WHAT YOU NEED TO DO.
Below are the records; collect from them each line containing the string "Ergebnisse".

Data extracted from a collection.
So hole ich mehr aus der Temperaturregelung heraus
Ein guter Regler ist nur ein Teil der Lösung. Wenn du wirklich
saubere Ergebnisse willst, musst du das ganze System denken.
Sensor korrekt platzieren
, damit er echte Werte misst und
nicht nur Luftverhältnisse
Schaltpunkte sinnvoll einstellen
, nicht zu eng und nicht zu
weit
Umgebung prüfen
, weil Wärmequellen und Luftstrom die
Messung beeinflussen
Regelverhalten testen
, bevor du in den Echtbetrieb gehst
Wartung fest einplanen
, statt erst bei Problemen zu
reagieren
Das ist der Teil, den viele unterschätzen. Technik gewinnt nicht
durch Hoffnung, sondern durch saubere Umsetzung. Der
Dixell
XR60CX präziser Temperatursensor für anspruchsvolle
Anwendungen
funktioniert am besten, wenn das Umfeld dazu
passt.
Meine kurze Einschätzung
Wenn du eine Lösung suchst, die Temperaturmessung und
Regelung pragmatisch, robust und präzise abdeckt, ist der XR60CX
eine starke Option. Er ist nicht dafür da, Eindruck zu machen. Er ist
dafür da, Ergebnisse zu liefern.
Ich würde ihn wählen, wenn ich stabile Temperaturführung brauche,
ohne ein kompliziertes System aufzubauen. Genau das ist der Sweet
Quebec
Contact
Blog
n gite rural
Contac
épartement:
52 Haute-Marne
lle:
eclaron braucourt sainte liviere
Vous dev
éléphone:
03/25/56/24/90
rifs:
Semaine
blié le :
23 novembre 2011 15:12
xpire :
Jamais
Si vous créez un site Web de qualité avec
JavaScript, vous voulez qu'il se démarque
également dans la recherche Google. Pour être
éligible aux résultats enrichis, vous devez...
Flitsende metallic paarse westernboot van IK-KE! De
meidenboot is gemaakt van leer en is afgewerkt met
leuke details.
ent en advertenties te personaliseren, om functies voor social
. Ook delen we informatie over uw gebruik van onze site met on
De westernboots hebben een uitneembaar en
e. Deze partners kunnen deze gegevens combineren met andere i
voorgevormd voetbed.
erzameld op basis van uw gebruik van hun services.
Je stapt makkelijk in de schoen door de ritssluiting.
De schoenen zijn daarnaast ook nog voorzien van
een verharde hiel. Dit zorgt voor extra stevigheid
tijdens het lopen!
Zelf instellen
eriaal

SOLUTION.
saubere Ergebnisse willst, musst du das ganze System denken.
dafür da, Ergebnisse zu liefern.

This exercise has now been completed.